▶ _Directions for this task_
Keep the pictures out while you transcribe the listing below exactly.

────────────────

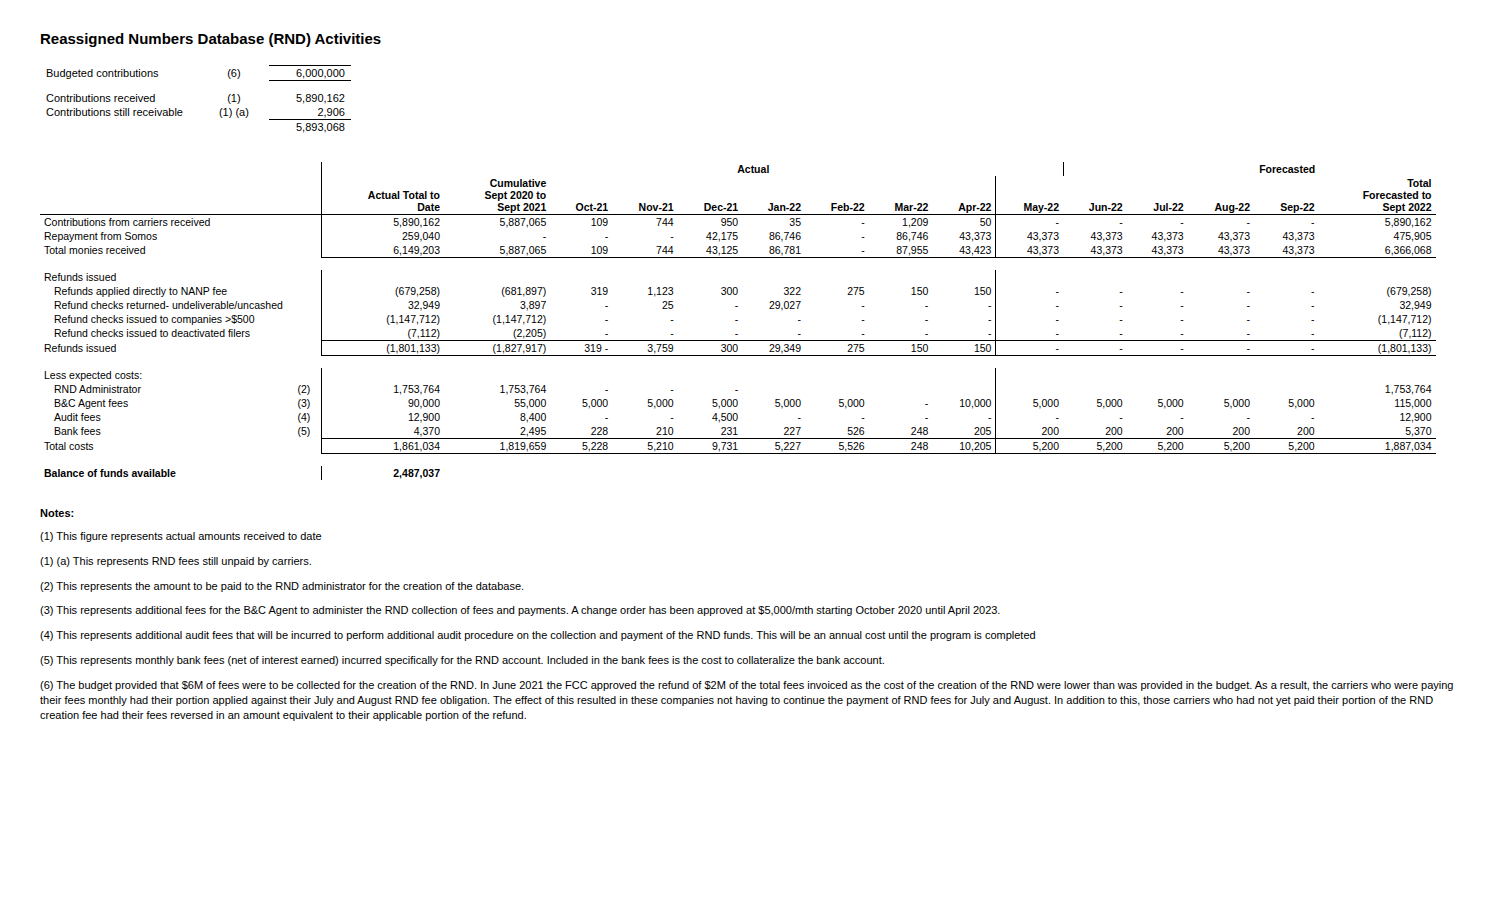Reassigned Numbers Database (RND) Activities
| Budgeted contributions | (6) | 6,000,000 |
| Contributions received | (1) | 5,890,162 |
| Contributions still receivable | (1) (a) | 2,906 |
| | | 5,893,068 |
| | | | Actual | | Forecasted | |
| --- | --- | --- | --- | --- | --- | --- |
| | | Actual Total to Date | Cumulative Sept 2020 to Sept 2021 | Oct-21 | Nov-21 | Dec-21 | Jan-22 | Feb-22 | Mar-22 | Apr-22 | May-22 | Jun-22 | Jul-22 | Aug-22 | Sep-22 | Total Forecasted to Sept 2022 |
| Contributions from carriers received | | 5,890,162 | 5,887,065 | 109 | 744 | 950 | 35 | - | 1,209 | 50 | - | - | - | - | - | 5,890,162 |
| Repayment from Somos | | 259,040 | - | - | - | 42,175 | 86,746 | - | 86,746 | 43,373 | 43,373 | 43,373 | 43,373 | 43,373 | 43,373 | 475,905 |
| Total monies received | | 6,149,203 | 5,887,065 | 109 | 744 | 43,125 | 86,781 | - | 87,955 | 43,423 | 43,373 | 43,373 | 43,373 | 43,373 | 43,373 | 6,366,068 |
| Refunds issued | | | | | | |
| Refunds applied directly to NANP fee | | (679,258) | (681,897) | 319 | 1,123 | 300 | 322 | 275 | 150 | 150 | - | - | - | - | - | (679,258) |
| Refund checks returned- undeliverable/uncashed | | 32,949 | 3,897 | - | 25 | - | 29,027 | - | - | - | - | - | - | - | - | 32,949 |
| Refund checks issued to companies >$500 | | (1,147,712) | (1,147,712) | - | - | - | - | - | - | - | - | - | - | - | - | (1,147,712) |
| Refund checks issued to deactivated filers | | (7,112) | (2,205) | - | - | - | - | - | - | - | - | - | - | - | - | (7,112) |
| Refunds issued | | (1,801,133) | (1,827,917) | 319 - | 3,759 | 300 | 29,349 | 275 | 150 | 150 | - | - | - | - | - | (1,801,133) |
| Less expected costs: | | | | | | |
| RND Administrator | (2) | 1,753,764 | 1,753,764 | - | - | - | | | | | | | | | | 1,753,764 |
| B&C Agent fees | (3) | 90,000 | 55,000 | 5,000 | 5,000 | 5,000 | 5,000 | 5,000 | - | 10,000 | 5,000 | 5,000 | 5,000 | 5,000 | 5,000 | 115,000 |
| Audit fees | (4) | 12,900 | 8,400 | - | - | 4,500 | - | - | - | - | - | - | - | - | - | 12,900 |
| Bank fees | (5) | 4,370 | 2,495 | 228 | 210 | 231 | 227 | 526 | 248 | 205 | 200 | 200 | 200 | 200 | 200 | 5,370 |
| Total costs | | 1,861,034 | 1,819,659 | 5,228 | 5,210 | 9,731 | 5,227 | 5,526 | 248 | 10,205 | 5,200 | 5,200 | 5,200 | 5,200 | 5,200 | 1,887,034 |
| Balance of funds available | | 2,487,037 | |
Notes:
(1) This figure represents actual amounts received to date
(1) (a) This represents RND fees still unpaid by carriers.
(2) This represents the amount to be paid to the RND administrator for the creation of the database.
(3) This represents additional fees for the B&C Agent to administer the RND collection of fees and payments. A change order has been approved at $5,000/mth starting October 2020 until April 2023.
(4) This represents additional audit fees that will be incurred to perform additional audit procedure on the collection and payment of the RND funds. This will be an annual cost until the program is completed
(5) This represents monthly bank fees (net of interest earned) incurred specifically for the RND account. Included in the bank fees is the cost to collateralize the bank account.
(6) The budget provided that $6M of fees were to be collected for the creation of the RND. In June 2021 the FCC approved the refund of $2M of the total fees invoiced as the cost of the creation of the RND were lower than was provided in the budget. As a result, the carriers who were paying their fees monthly had their portion applied against their July and August RND fee obligation. The effect of this resulted in these companies not having to continue the payment of RND fees for July and August. In addition to this, those carriers who had not yet paid their portion of the RND creation fee had their fees reversed in an amount equivalent to their applicable portion of the refund.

────────────────

▶ _Solution to this problem_
Reassigned Numbers Database (RND) Activities
| Budgeted contributions | (6) | 6,000,000 |
| Contributions received | (1) | 5,890,162 |
| Contributions still receivable | (1) (a) | 2,906 |
| | | 5,893,068 |
| | | | Actual | | Forecasted | |
| --- | --- | --- | --- | --- | --- | --- |
| | | Actual Total to Date | Cumulative Sept 2020 to Sept 2021 | Oct-21 | Nov-21 | Dec-21 | Jan-22 | Feb-22 | Mar-22 | Apr-22 | May-22 | Jun-22 | Jul-22 | Aug-22 | Sep-22 | Total Forecasted to Sept 2022 |
| Contributions from carriers received | | 5,890,162 | 5,887,065 | 109 | 744 | 950 | 35 | - | 1,209 | 50 | - | - | - | - | - | 5,890,162 |
| Repayment from Somos | | 259,040 | - | - | - | 42,175 | 86,746 | - | 86,746 | 43,373 | 43,373 | 43,373 | 43,373 | 43,373 | 43,373 | 475,905 |
| Total monies received | | 6,149,203 | 5,887,065 | 109 | 744 | 43,125 | 86,781 | - | 87,955 | 43,423 | 43,373 | 43,373 | 43,373 | 43,373 | 43,373 | 6,366,068 |
| Refunds issued | | | | | | |
| Refunds applied directly to NANP fee | | (679,258) | (681,897) | 319 | 1,123 | 300 | 322 | 275 | 150 | 150 | - | - | - | - | - | (679,258) |
| Refund checks returned- undeliverable/uncashed | | 32,949 | 3,897 | - | 25 | - | 29,027 | - | - | - | - | - | - | - | - | 32,949 |
| Refund checks issued to companies >$500 | | (1,147,712) | (1,147,712) | - | - | - | - | - | - | - | - | - | - | - | - | (1,147,712) |
| Refund checks issued to deactivated filers | | (7,112) | (2,205) | - | - | - | - | - | - | - | - | - | - | - | - | (7,112) |
| Refunds issued | | (1,801,133) | (1,827,917) | 319 - | 3,759 | 300 | 29,349 | 275 | 150 | 150 | - | - | - | - | - | (1,801,133) |
| Less expected costs: | | | | | | |
| RND Administrator | (2) | 1,753,764 | 1,753,764 | - | - | - | | | | | | | | | | 1,753,764 |
| B&C Agent fees | (3) | 90,000 | 55,000 | 5,000 | 5,000 | 5,000 | 5,000 | 5,000 | - | 10,000 | 5,000 | 5,000 | 5,000 | 5,000 | 5,000 | 115,000 |
| Audit fees | (4) | 12,900 | 8,400 | - | - | 4,500 | - | - | - | - | - | - | - | - | - | 12,900 |
| Bank fees | (5) | 4,370 | 2,495 | 228 | 210 | 231 | 227 | 526 | 248 | 205 | 200 | 200 | 200 | 200 | 200 | 5,370 |
| Total costs | | 1,861,034 | 1,819,659 | 5,228 | 5,210 | 9,731 | 5,227 | 5,526 | 248 | 10,205 | 5,200 | 5,200 | 5,200 | 5,200 | 5,200 | 1,887,034 |
| Balance of funds available | | 2,487,037 | |
Notes:
(1) This figure represents actual amounts received to date
(1) (a) This represents RND fees still unpaid by carriers.
(2) This represents the amount to be paid to the RND administrator for the creation of the database.
(3) This represents additional fees for the B&C Agent to administer the RND collection of fees and payments. A change order has been approved at $5,000/mth starting October 2020 until April 2023.
(4) This represents additional audit fees that will be incurred to perform additional audit procedure on the collection and payment of the RND funds. This will be an annual cost until the program is completed
(5) This represents monthly bank fees (net of interest earned) incurred specifically for the RND account. Included in the bank fees is the cost to collateralize the bank account.
(6) The budget provided that $6M of fees were to be collected for the creation of the RND. In June 2021 the FCC approved the refund of $2M of the total fees invoiced as the cost of the creation of the RND were lower than was provided in the budget. As a result, the carriers who were paying their fees monthly had their portion applied against their July and August RND fee obligation. The effect of this resulted in these companies not having to continue the payment of RND fees for July and August. In addition to this, those carriers who had not yet paid their portion of the RND creation fee had their fees reversed in an amount equivalent to their applicable portion of the refund.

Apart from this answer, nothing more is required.